Findings consistent among women with employer-based insurance and those treated at a safety net health center
TUESDAY, June 15, 2021 (HealthDay News) — About two-thirds of older women fail to qualify for discontinuation of cervical cancer screening, according to a study published online June 3 in Gynecologic Oncology.
Jacqueline M. Mills, M.D., from the Boston University School of Medicine, and colleagues assessed eligibility for cervical cancer screening discontinuation based on current guidelines among 590,901 women aged 64 years captured in a national claims database with employer-sponsored insurance in 2016 and 2018 and 1,544 women aged 64 to 66 years receiving primary care at a safety net health center in 2019.

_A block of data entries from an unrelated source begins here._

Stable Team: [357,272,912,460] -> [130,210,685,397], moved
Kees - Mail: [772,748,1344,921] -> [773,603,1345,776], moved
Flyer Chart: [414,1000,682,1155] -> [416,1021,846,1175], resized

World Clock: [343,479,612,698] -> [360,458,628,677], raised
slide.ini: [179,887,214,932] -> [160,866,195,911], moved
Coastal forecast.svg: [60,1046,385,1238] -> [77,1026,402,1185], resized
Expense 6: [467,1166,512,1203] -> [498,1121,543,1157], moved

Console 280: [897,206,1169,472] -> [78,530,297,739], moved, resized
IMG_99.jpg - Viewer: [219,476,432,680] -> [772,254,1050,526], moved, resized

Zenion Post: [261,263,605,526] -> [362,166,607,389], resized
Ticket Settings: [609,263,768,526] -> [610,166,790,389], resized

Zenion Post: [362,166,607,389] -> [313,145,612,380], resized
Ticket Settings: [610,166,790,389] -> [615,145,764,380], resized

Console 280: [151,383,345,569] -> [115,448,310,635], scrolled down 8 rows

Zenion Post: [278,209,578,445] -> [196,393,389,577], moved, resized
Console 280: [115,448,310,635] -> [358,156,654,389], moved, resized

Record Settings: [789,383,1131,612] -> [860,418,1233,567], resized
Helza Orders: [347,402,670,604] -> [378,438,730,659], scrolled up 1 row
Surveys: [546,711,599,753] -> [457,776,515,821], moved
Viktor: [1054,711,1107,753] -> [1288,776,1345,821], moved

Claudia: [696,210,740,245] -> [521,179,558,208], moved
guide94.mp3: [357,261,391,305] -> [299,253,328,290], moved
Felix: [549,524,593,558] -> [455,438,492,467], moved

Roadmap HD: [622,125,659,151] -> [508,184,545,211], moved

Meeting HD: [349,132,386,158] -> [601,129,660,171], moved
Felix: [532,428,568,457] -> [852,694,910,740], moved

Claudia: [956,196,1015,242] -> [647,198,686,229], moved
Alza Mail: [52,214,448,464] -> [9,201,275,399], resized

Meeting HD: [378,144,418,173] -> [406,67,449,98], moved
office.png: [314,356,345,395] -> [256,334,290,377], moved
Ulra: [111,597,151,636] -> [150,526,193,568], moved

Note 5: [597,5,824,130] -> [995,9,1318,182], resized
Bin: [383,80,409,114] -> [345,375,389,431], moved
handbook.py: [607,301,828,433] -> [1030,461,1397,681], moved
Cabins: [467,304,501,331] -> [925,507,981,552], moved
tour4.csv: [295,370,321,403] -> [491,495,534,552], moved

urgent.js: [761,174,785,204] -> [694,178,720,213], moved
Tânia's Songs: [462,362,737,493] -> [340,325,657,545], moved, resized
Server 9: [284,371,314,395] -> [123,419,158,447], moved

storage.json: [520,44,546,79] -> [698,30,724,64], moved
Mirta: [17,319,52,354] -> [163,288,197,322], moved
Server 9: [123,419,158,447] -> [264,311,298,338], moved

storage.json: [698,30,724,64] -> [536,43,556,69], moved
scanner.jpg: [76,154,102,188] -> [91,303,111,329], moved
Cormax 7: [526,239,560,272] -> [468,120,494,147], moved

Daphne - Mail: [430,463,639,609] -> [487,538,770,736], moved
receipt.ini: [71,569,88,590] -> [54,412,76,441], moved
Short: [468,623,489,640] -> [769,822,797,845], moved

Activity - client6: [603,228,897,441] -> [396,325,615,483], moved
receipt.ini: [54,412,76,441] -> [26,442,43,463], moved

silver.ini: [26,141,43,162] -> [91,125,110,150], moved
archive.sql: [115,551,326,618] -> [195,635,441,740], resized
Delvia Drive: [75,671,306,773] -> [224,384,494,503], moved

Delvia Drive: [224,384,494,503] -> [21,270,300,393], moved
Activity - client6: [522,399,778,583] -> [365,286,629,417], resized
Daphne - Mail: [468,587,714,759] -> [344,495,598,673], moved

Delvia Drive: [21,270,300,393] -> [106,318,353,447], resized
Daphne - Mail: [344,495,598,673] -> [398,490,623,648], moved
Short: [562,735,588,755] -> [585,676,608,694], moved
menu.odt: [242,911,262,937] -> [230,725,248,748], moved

The researchers found that 22.2 percent of the women in the national claims database were eligible to exit due to hysterectomy (1.6 percent) or negative screening (20.6 percent), which includes two human papillomavirus (HPV) screening tests or HPV plus Pap co-tests or three Pap tests within the previous 10 years without evidence of an abnormal result. More women from the safety net health center were eligible for discontinuation, with 34.2 percent eligible overall, including 9.3 percent due to hysterectomy and 24.9 percent due to negative screening. However, in both datasets, a majority of women did not have sufficient data available to fulfill exit criteria: 64.7 percent in the national database and 56.7 percent in the safety net hospital system. Only 41.5 percent of women with 10 years of insurance claims data qualified to discontinue screening.
“Additional steps to ensure eligibility prior to screening exit may be necessary to decrease preventable cervical cancers among women aged >65,” the authors write.